On May 21, 2012, the Office of Foreign Assets Control (“OFAC”) of the U.S. Department of Treasury announced that Genesis Asset Managers, LLP, a U.S. investment manager (“GAM US”), agreed to remit $112,500 to settle potential civil liability for an apparent violation of the Iranian Transactions Regulations (“ITR”), 31 C.F.R. part 560, that occurred on or about August 1, 2007.
GAM US, the investment manager of a UK Fund (“UK Fund”), had contracted with its UK subsidiary, Genesis Investment Management LLP (“GIM UK”) through an Investment Advisory Agreement, pursuant to which GIM UK provided investment advice and recommendations and carried out transactions as an agent of GAM US in accordance with the investment policies and strategies adopted from time to time by UK Fund. In 2007, pursuant to this delegated authority, GIM UK purchased approximately $3 million of shares for UK Fund in a Cayman Islands company that invests exclusively in Iranian securities.

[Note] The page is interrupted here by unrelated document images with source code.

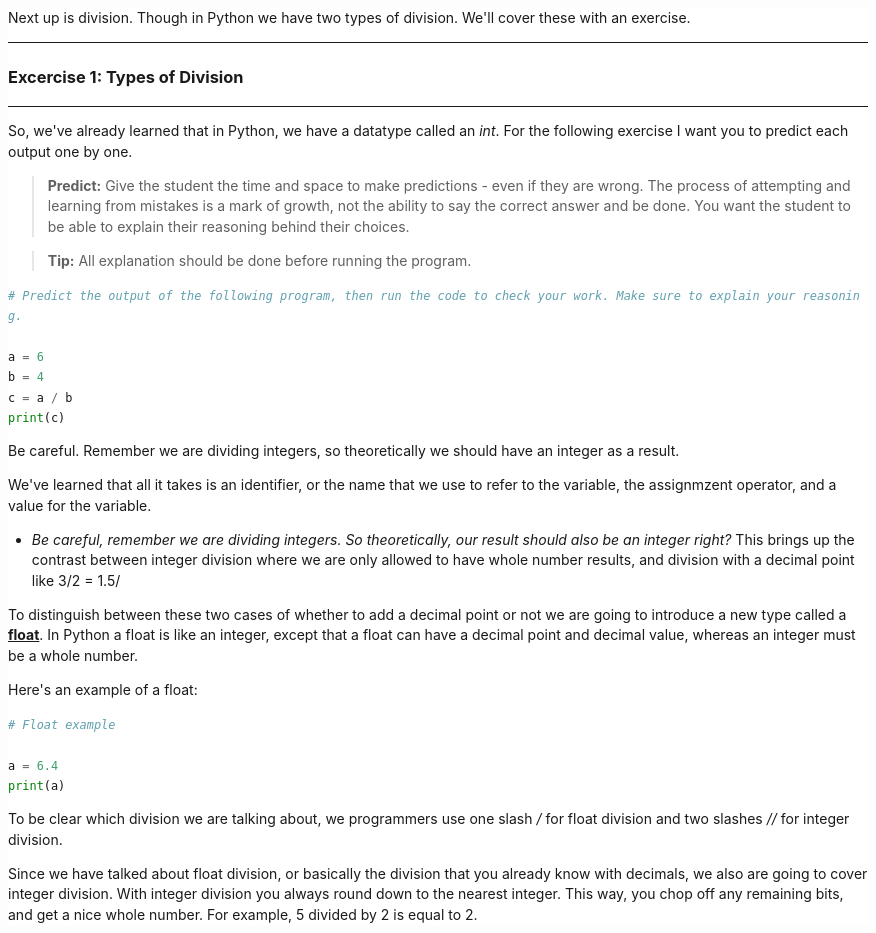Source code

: Next up is division. Though in Python we have two types of division. We'll cover these with an exercise.

---
### **Excercise 1: Types of Division**
---

So, we've already learned that in Python, we have a datatype called an *int*. For the following exercise I want you to predict each output one by one.

> **Predict:** Give the student the time and space to make predictions - even if they are wrong. The process of attempting and learning from mistakes is a mark of growth, not the ability to say the correct answer and be done. You want the student to be able to explain their reasoning behind their choices.

> **Tip:** All explanation should be done before running the program.


```python
# Predict the output of the following program, then run the code to check your work. Make sure to explain your reasoning.

a = 6
b = 4
c = a / b
print(c)
```

Be careful. Remember we are dividing integers, so theoretically we should have an integer as a result.

We've learned that all it takes is an identifier, or the name that we use to refer to the variable, the assignmzent operator, and a value for the variable.

- _Be careful, remember we are dividing integers. So theoretically, our result should also be an integer right?_ This brings up the contrast between integer division where we are only allowed to have whole number results, and division with a decimal point like 3/2 = 1.5/
  
To distinguish between these two cases of whether to add a decimal point or not we are going to introduce a new type called a **<ins>float</ins>**. In Python a float is like an integer, except that a float can have a decimal point and decimal value, whereas an integer must be a whole number.

Here's an example of a float:

```python
# Float example

a = 6.4
print(a)
```

To be clear which division we are talking about, we programmers use one slash */* for float division and two slashes *//* for integer division.

Since we have talked about float division, or basically the division that you already know with decimals, we also are going to cover integer division. With integer division you always round down to the nearest integer. This way, you chop off any remaining bits, and get a nice whole number. For example, 5 divided by 2 is equal to 2. 
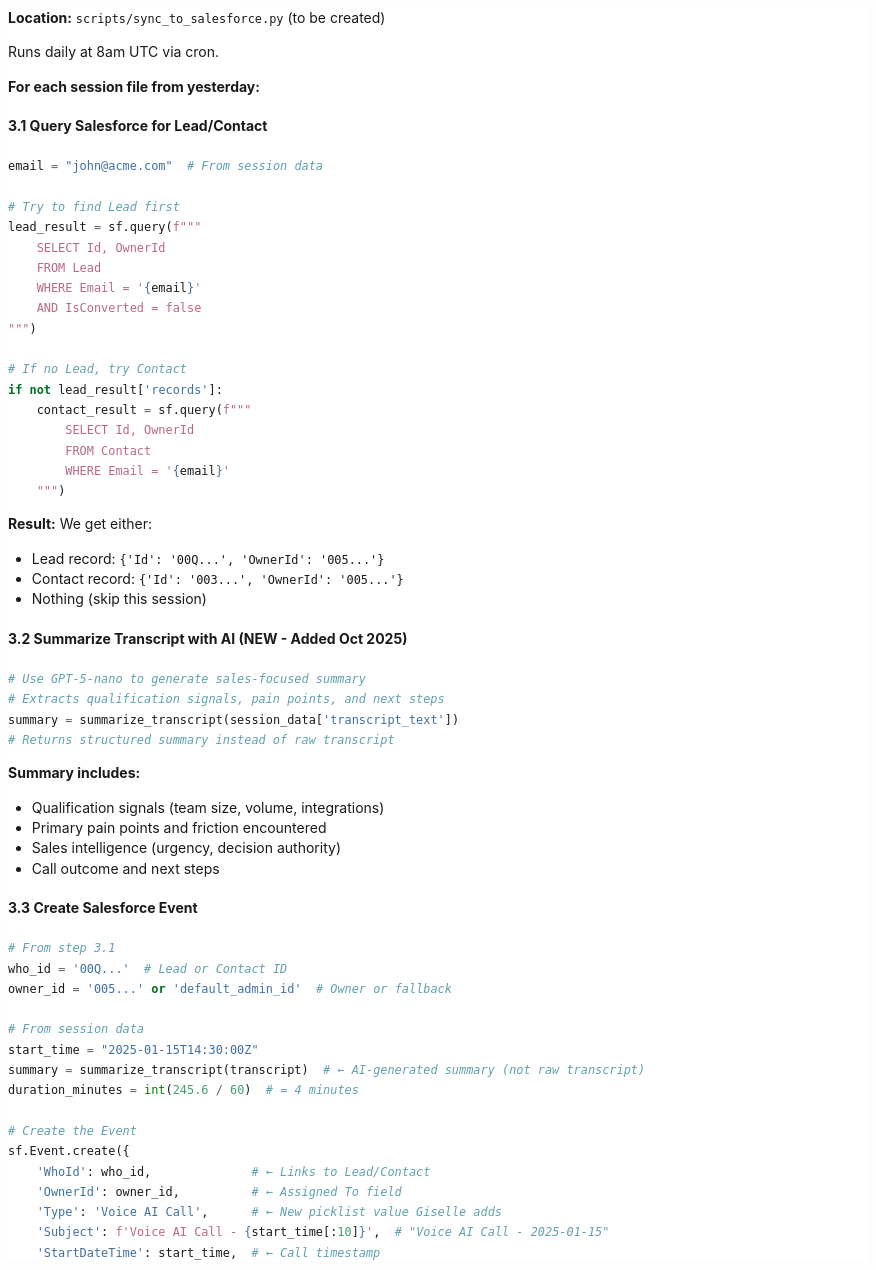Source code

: **Location:** `scripts/sync_to_salesforce.py` (to be created)

Runs daily at 8am UTC via cron.

**For each session file from yesterday:**

#### 3.1 Query Salesforce for Lead/Contact

```python
email = "john@acme.com"  # From session data

# Try to find Lead first
lead_result = sf.query(f"""
    SELECT Id, OwnerId
    FROM Lead
    WHERE Email = '{email}'
    AND IsConverted = false
""")

# If no Lead, try Contact
if not lead_result['records']:
    contact_result = sf.query(f"""
        SELECT Id, OwnerId
        FROM Contact
        WHERE Email = '{email}'
    """)
```

**Result:** We get either:
- Lead record: `{'Id': '00Q...', 'OwnerId': '005...'}`
- Contact record: `{'Id': '003...', 'OwnerId': '005...'}`
- Nothing (skip this session)

#### 3.2 Summarize Transcript with AI (NEW - Added Oct 2025)

```python
# Use GPT-5-nano to generate sales-focused summary
# Extracts qualification signals, pain points, and next steps
summary = summarize_transcript(session_data['transcript_text'])
# Returns structured summary instead of raw transcript
```

**Summary includes:**
- Qualification signals (team size, volume, integrations)
- Primary pain points and friction encountered
- Sales intelligence (urgency, decision authority)
- Call outcome and next steps

#### 3.3 Create Salesforce Event

```python
# From step 3.1
who_id = '00Q...'  # Lead or Contact ID
owner_id = '005...' or 'default_admin_id'  # Owner or fallback

# From session data
start_time = "2025-01-15T14:30:00Z"
summary = summarize_transcript(transcript)  # ← AI-generated summary (not raw transcript)
duration_minutes = int(245.6 / 60)  # = 4 minutes

# Create the Event
sf.Event.create({
    'WhoId': who_id,              # ← Links to Lead/Contact
    'OwnerId': owner_id,          # ← Assigned To field
    'Type': 'Voice AI Call',      # ← New picklist value Giselle adds
    'Subject': f'Voice AI Call - {start_time[:10]}',  # "Voice AI Call - 2025-01-15"
    'StartDateTime': start_time,  # ← Call timestamp
```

OFAC noted several aggravating factors: GAM US allegedly failed to exercise a minimal degree of caution or care in the conduct that led to the apparent violation of the ITR; officers of GAM US were allegedly aware of the conduct giving rise to the apparent violation; substantial economic benefit was allegedly conferred to Iran, thereby undermining the objectives of the ITR; and GAM US allegedly did not have an OFAC compliance program in place at the time of the apparent violation.
However, OFAC did not consider the violation egregious because GAM US has not received a penalty notice or Finding of Violation from OFAC for substantially similar violations; GAM US substantially cooperated with OFAC’s investigation by responding promptly and completely to OFAC’s requests for information, by voluntarily self-disclosing the apparent violation in question, and by agreeing to settle the matter without the issuance of a Prepenalty Notice; GAM US took appropriate remedial action; and GAM US may not have fully understood its OFAC obligations under U.S. law.